Странное чувство он испытывал, шагая по лесной тропе.
Весна вокруг была такая большая, что ее хватило бы на всех, а шел по этой весне только он один, и только для него легла грифельной тропой эта холодная и неласковая еще весна, только ему теснила грудь радость бытия.
Он нашел подходящее, как ему показалось, и верное место для тяги. Солнце уже село, и за нежной частотой голых вершинных веток зажелтела заря, некстати потянул откуда-то слабый, холодный ветерок, но иссяк, и в тишине леса Сахаров услышал совсем где-то рядом, как шумит запутавшийся в траве шмель… Тишина леса была весенняя — дрозды перелетали с вершины на вершину, верещали, свистели, грохотали сильными своими голосами. И очень странным казалось Сахарову гудение шмеля в этом холодном еще и нежилом лесу.
И он отвлекался все время, слушая этот звук, он ему мешал, и Сахаров старался понять, откуда исходил он… Под старыми листьями шуршала мышь, и слышно было, как она там грызла что-то — это было понятно Сахарову. А вот шмель…
И только потом, когда пролетел стороной и пронзил Сахарова волнением вальдшнеп, которого он увидел над дальними вершинами на заре и который зычно вдруг всвистывал, врываясь своим четким голосом в гамливое и беспорядочное пение птиц, он понял, откуда исходило гудение, и понял, что это не шмель. Светлая березка, напряженно прогнувшись на краю дороги, налилась соком, и какая-то кожица на ее коре, какая-то тонкая, луковая чешуйка лопнула и, уловив воздушное течение, отзывалась шмелиным гудением… И это было очень важно — понять лесной звук. Сахаров уже не отвлекался и с умилением слушал дроздов, шуршащую мышь, иссякающую струйку воды в колее дороги и эту чешуйку, поймавшую какой-то маленький, тихий ветерок, гулявший между стволами деревьев.
Тяга была плохая.

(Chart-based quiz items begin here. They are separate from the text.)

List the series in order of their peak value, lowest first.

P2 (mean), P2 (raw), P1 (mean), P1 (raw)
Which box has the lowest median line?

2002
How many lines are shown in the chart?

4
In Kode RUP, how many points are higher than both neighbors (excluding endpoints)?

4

Но вдруг он услышал свисток, весь напрягся, и сердце его стукнуло.
«Неужели и этот мимо?» — подумал он, стараясь скорее увидеть вальдшнепа.

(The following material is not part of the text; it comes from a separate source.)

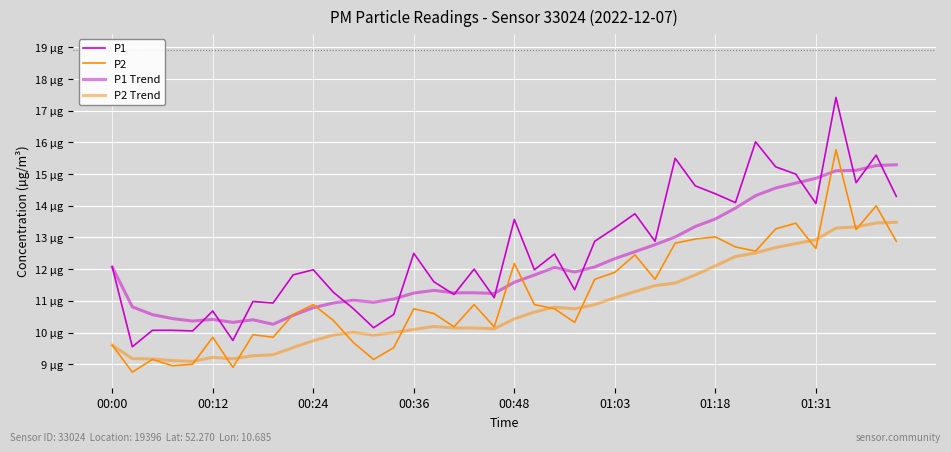

Does the chart display data point markers on the line(s)?

No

А вальдшнеп, торопливо и глухо похрустывая, протянул за вершинами деревьев, отчетливо видимый на зорьке и оттого показавшийся очень крупным и медлительным. И скрылся. Но Сахаров с надеждой вслушивался, стараясь проследить по звуку голоса за направлением полета птицы, и вскоре понял с небывалым волнением, что вальдшнеп возвращается: голос его стал опять хорошо слышен за криками дроздов. И наконец Сахаров снова увидел вальдшнепа, который, облетев краем низкую поляну, тянул теперь прямо на него, вычерчивая в сгустившихся сумерках неба черный рваный пунктир. Вальдшнеп летел очень быстро, и Сахаров, стоя на открытом месте, приготовился к выстрелу, успокаивая себя, а когда понял, что вальдшнеп больше уже не свернет, а пролетит над тем местом дороги, где он стоял, медленно потянул к плечу ружье, ловя на планку мелькающую и плохо различимую на потемневшем востоке птицу, и с затаенным дыханием отсчитывал сдвоенный похруст торопившейся ночной птицы, похожий на то, как если бы вальдшнеп пережевывал что-то резиновое на лету… И когда этот странный и знакомый только охотникам нептичий похруст, прерываемый резким всвистыванием, стал понятен в подробностях, и вальдшнеп, тянущий прямо на Сахарова, не замечая его, несся уже над ближайшей березой, округло махая крыльями, он, поведя стволами и уверенный, что не промахнется, накрыл ими птицу и выстрелил.
Вальдшнеп поперхнулся и молча упал в темень леса. Сахарову показалось, что падал вальдшнеп очень долго и в лопнувшей тишине он слышал на бегу, как протрещали задетые падающим вальдшнепом ветки сизых кустов, как сильно стукнулся он о мокрую землю.
«Неужели не найду? Неужели? — думал Сахаров, лихорадочно шаря по кустам, вглядываясь в накрытую листьями чернильную землю и не находя вальдшнепа, который, по его расчетам, должен был упасть именно в этот куст. — Неужели пропадет? Ну как же так?! Надо же! Ну где же он? Ах, черт!»
Ветка упруго хлестнула его по щеке и сбила кепку, которую он поймал у себя на спине. Согнувшись, близоруко проглядывая каждый кусочек захламленной земли, Сахаров готов был ползком обшарить место, куда свалился убитый вальдшнеп. И он лазал среди кустов и елочек и наконец увидел вальдшнепа и потянулся к нему, обрадованно забормотав вслух: «Вот он, красавчик! Вот он где, поросенок!» — Но ткнулся рукой в трухлявый сырой пенек, который принял за птицу.